Educação escolar indígena ganha estrutura permanente
A Missão Salesiana de Mato Grosso se tornou a primeira referência para educação escolar Bororo e Xavante. O padre Tiago Figueiró informa que o Conselho Indigenista Missionário e a Operação Amazonia Nativa (OPAN) promoveram o envolvimento do Estado em cursos de professores indígenas para o magistério. Os Projetos Tucum e Raiô abriram caminho para conquistas posteriores. O Estado de Mato Grosso criou a Universidade do Estado de Mato Grosso em 1993. O Conselho Estadual de Educação Escolar Indígena surgiu em 1995. A Faculdade Indígena Intercultural da Unemat iniciou as atividades em 1997.
ONU declara década das línguas indígenas
A Organização das Nações Unidas declarou os anos de 2022 a 2032 como a Década Internacional das Línguas Indígenas. A UNESCO coordena a iniciativa. Figueiró afirma que a relevância é imensa para o Brasil e para o Estado de Mato Grosso. O estado abriga 43 povos indígenas. Os povos falam 41 línguas distintas. O Estado brasileiro precisa coordenar ações permanentes.
O pesquisador salesiano relata que a presença missionária junto aos Bororo e Xavante produziu em 2022 o documento “Juntos na Missão”. O texto sublinha a necessidade do aprendizado da língua materna por parte dos Bororo e do português por parte dos Xavante.
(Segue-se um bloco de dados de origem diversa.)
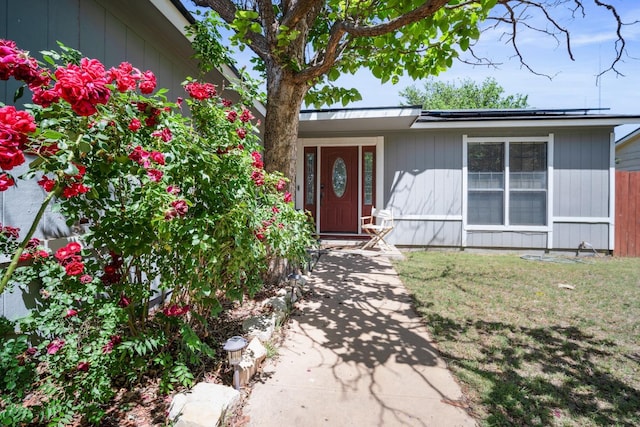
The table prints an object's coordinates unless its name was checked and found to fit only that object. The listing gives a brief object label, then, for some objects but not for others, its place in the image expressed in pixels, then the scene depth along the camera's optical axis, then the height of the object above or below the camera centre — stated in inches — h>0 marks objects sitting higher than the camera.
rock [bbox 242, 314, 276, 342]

O documento valoriza o “patrimônio cultural do povo com sua língua, corpo, alma e símbolos”. A comunidade deve se envolver na “criação, com ousadia e criatividade, de um método de aprendizado das línguas xavante, bororo e português”. O texto possibilita o “conhecimento e divulgação da história, língua e cultura, mitos e religiões” desses povos.
Especialistas internacionais assessoram projeto
A Missão Salesiana convidou em 2022 o professor Fabrício Ferraz Gerardi para assessorar um caminho inovador. O ex-aluno de Dom Bosco é doutor em linguística computacional. Gerardi pesquisa e leciona na Universidade de Tübingen, na Alemanha. O professor doutor Ivan Roksandic da Universidade de Winnipeg, no Canadá, se juntou ao projeto em 2024.
A Secretaria de Educação do Estado promoveu em parceria com a Missão Salesiana a formação de professores Bororo entre 2024 e 2025. O doutor Fabrício apresentou no II Seminário de Língua Materna Indígena em 2025 o tema “Novas tecnologias para estudo de línguas indígenas e educação”. A apresentação abordou o uso da inteligência artificial.
Políticas públicas avançam em proteção linguística
A Portaria do MEC nº 539 de 24 de julho de 2025 homologou a Política Nacional de Educação Escolar Indígena nos Territórios Etnoeducacionais. A Assembleia Legislativa do Estado de Mato Grosso recebeu em 25 de junho de 2024 uma proposta de lei. O projeto institui uma Política Estadual de Proteção das Línguas Indígenas de Mato Grosso. A Missão Salesiana promoverá em parceria com o Estado uma câmara temática em 5 de fevereiro de 2026. O encontro discutirá as plataformas digitais para a educação indígena.
Plataformas digitais transformam ensino de línguas
As plataformas digitais para educação linguística já são uma realidade em construção. O padre Tiago Figueiró explica que a inteligência artificial apoia a documentação, a formação de professores, o ensino e a produção de materiais didáticos bilíngues. As comunidades Bororo, Xavante, Enawene-Nawe, Pareci e Rikbaktsa utilizam os recursos. O Conselho Indigenista Missionário e a Faculdade Católica de Mato Grosso são parceiros consolidados do projeto.